— Start of TEXT PASSAGE —

Chicago, R. I. & G. Ry. Co. v. Dalton
Decision Date | 24 April 1915 |
Docket Number | (No. 763.) |
Citation | 177 S.W. 556 |
Parties | CHICAGO, R. I. & G. RY. CO. et al. v. DALTON. |
Court | Texas Court of Appeals |
Appeal from Sherman County Court; J. W. Elliott, Judge.
Action by A. M. Dalton against the Chicago, Rock Island & Gulf Railway Company and another. Judgment for plaintiff, and defendants appeal. Affirmed.
N. H. Lassiter, of Ft. Worth (Moore & Powell, of Dalhart, and Gustavus & Jackson, of Amarillo, of counsel), for appellants. Jno. H. H. Stahl, of Stratford, for appellee.
The appellee Dalton brought suit against the Chicago, Rock Island & Gulf Railway Company and the Chicago, Rock Island & Pacific Railway Company, to recover damages for alleged injuries to a shipment of cattle, consisting of 188 head shipped from Romero, Tex., to Kansas City, Mo., and for 46 head shipped from Stratford, Tex., to Kansas City, Mo.
The allegations of the petition allege that the shipment was upon a written contract of affreightment. The allegations of negligence consisted of delays, rough handling, and consequent damages. The appellants answered, setting up certain stipulations of the contract, denying liability, etc., among which the following stipulation was alleged:
There is no allegation in the answer, setting up that this stipulation was reasonable, or that appellants had a general officer, claim or station agent at the place of destination so that written notice could have been given such agent or officer. The facts in this case will be considered sufficient to support the judgment of the court in finding negligence in the particulars alleged in the petition, and that by reason thereof the cattle were injured, and that the appellee suffered damages to the amount found by the court, $686.84.
The appellants introduced written contracts or receipts to the appellee, executed by the Chicago, Rock Island & Gulf Railway Company at Romero, Tex., which contract contained the provision above set out in their answer, and introduced no further testimony with reference to officers or agent being at the point of destination.
There was no notice in writing given by the appellee, or at least none proven. Appellee testified:
The appellants present two assignments of error, the second of which will be overruled without further discussion.

— End of TEXT PASSAGE —
— Start of EXCERPTED DATA —

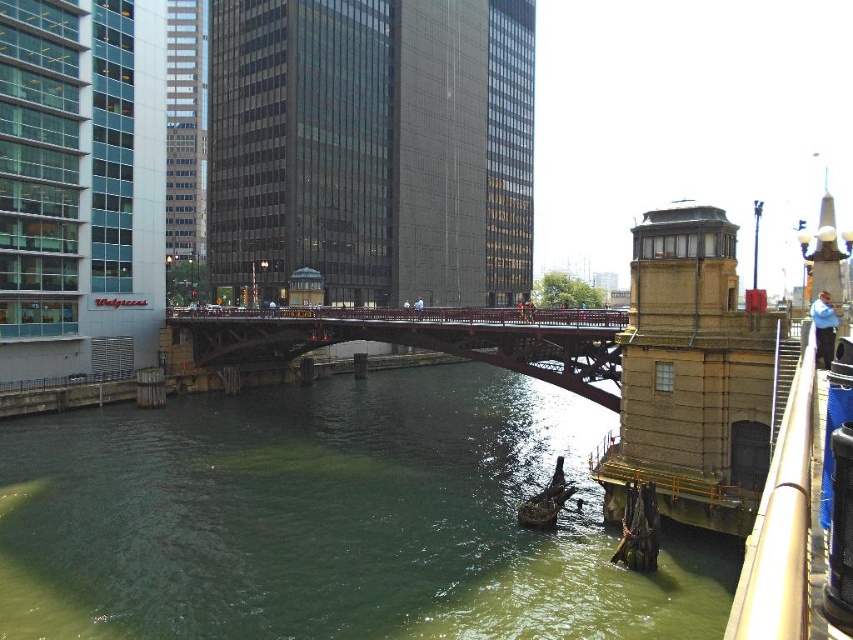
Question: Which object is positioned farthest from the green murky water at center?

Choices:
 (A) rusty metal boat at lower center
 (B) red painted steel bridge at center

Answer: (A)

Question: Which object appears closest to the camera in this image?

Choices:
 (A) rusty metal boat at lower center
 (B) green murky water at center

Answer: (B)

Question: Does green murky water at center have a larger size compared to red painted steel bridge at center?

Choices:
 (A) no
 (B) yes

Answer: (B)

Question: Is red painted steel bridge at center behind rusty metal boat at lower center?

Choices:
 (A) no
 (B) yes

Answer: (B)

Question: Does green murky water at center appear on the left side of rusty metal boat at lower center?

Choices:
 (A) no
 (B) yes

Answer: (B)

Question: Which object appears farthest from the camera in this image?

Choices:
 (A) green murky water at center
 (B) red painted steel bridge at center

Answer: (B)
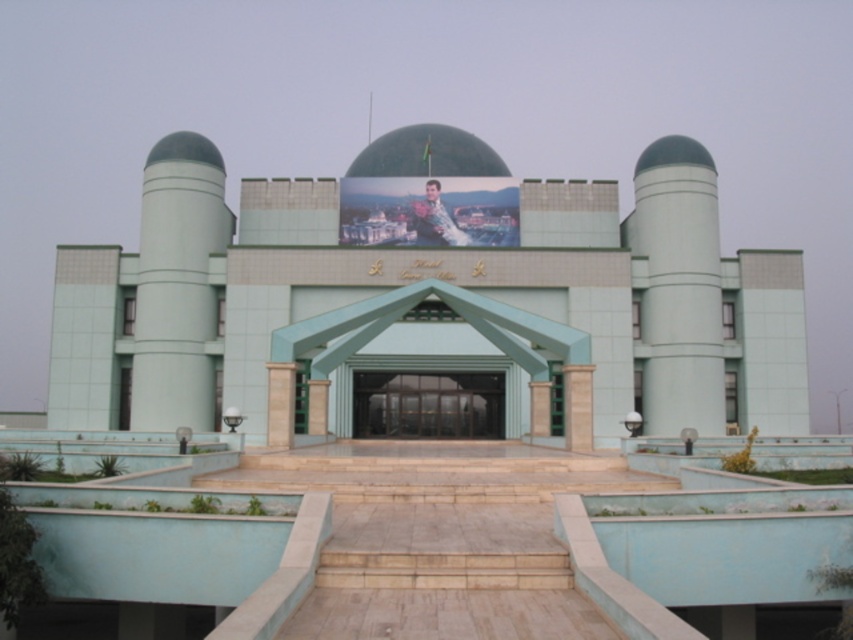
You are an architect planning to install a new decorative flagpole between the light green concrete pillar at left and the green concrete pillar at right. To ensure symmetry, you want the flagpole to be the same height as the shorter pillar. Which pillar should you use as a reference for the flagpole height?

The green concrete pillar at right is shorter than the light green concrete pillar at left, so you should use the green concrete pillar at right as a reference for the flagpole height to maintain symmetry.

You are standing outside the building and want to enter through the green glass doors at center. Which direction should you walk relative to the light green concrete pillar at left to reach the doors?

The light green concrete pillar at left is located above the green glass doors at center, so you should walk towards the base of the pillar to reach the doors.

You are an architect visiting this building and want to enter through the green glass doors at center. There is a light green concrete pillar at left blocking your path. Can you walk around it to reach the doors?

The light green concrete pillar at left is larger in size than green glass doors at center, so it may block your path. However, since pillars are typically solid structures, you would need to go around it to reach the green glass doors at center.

— End of EXCERPTED DATA —
— Start of EXCERPTED DATA —

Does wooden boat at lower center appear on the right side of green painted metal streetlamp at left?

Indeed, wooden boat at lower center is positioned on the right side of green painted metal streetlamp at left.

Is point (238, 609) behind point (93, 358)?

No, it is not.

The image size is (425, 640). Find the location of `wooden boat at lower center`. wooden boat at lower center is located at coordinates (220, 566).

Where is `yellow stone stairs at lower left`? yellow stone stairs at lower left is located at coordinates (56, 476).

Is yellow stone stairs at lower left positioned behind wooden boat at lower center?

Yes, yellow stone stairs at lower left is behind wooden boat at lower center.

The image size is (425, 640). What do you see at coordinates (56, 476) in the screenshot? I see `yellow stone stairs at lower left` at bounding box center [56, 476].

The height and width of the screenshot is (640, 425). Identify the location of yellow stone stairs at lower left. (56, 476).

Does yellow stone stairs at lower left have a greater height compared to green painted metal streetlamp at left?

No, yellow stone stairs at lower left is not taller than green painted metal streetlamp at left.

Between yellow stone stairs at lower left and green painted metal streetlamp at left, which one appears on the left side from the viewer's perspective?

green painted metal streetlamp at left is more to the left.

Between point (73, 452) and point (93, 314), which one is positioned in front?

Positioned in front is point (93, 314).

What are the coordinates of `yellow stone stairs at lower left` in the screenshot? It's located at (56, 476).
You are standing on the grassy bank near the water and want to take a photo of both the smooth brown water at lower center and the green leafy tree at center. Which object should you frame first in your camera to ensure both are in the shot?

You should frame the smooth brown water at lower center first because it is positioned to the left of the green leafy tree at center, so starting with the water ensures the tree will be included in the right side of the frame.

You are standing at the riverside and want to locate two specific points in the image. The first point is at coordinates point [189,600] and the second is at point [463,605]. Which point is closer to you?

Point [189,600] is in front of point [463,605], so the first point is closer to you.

— End of EXCERPTED DATA —
— Start of EXCERPTED DATA —

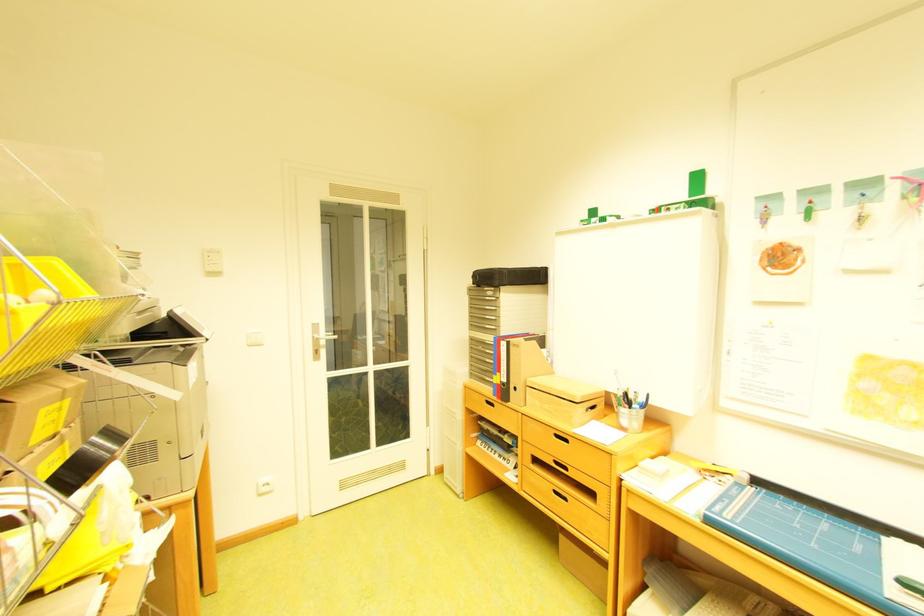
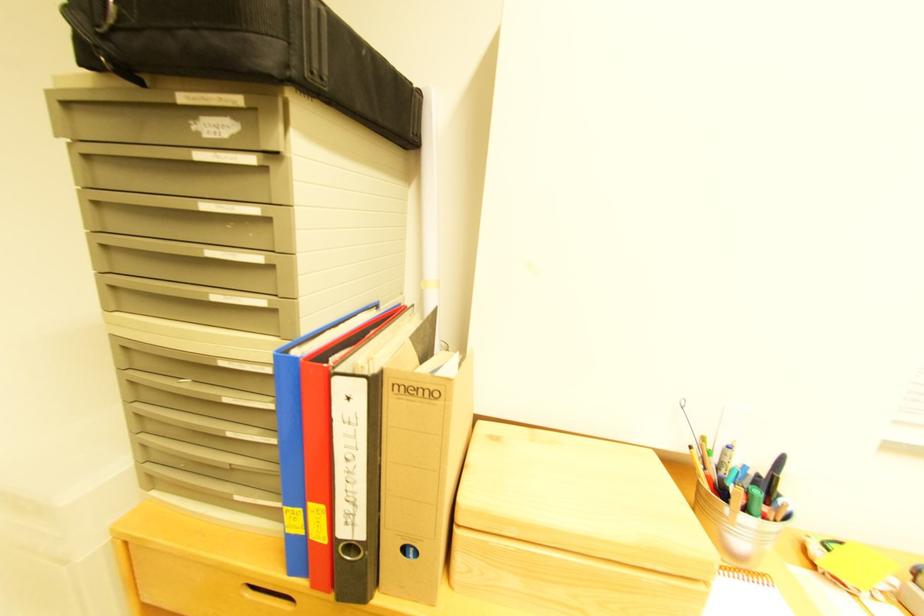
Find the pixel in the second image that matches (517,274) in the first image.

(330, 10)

— End of EXCERPTED DATA —

• **PROBLEM TO WORK ON**
Answer these questions using the Dalton railway case text above:
1. How many head of cattle were shipped from Romero, Texas?
2. What amount of damages did the court find that Dalton suffered?
3. How many assignments of error do the appellants present?

• **RESPONSE**
1. 188 head.
2. $686.84.
3. Two.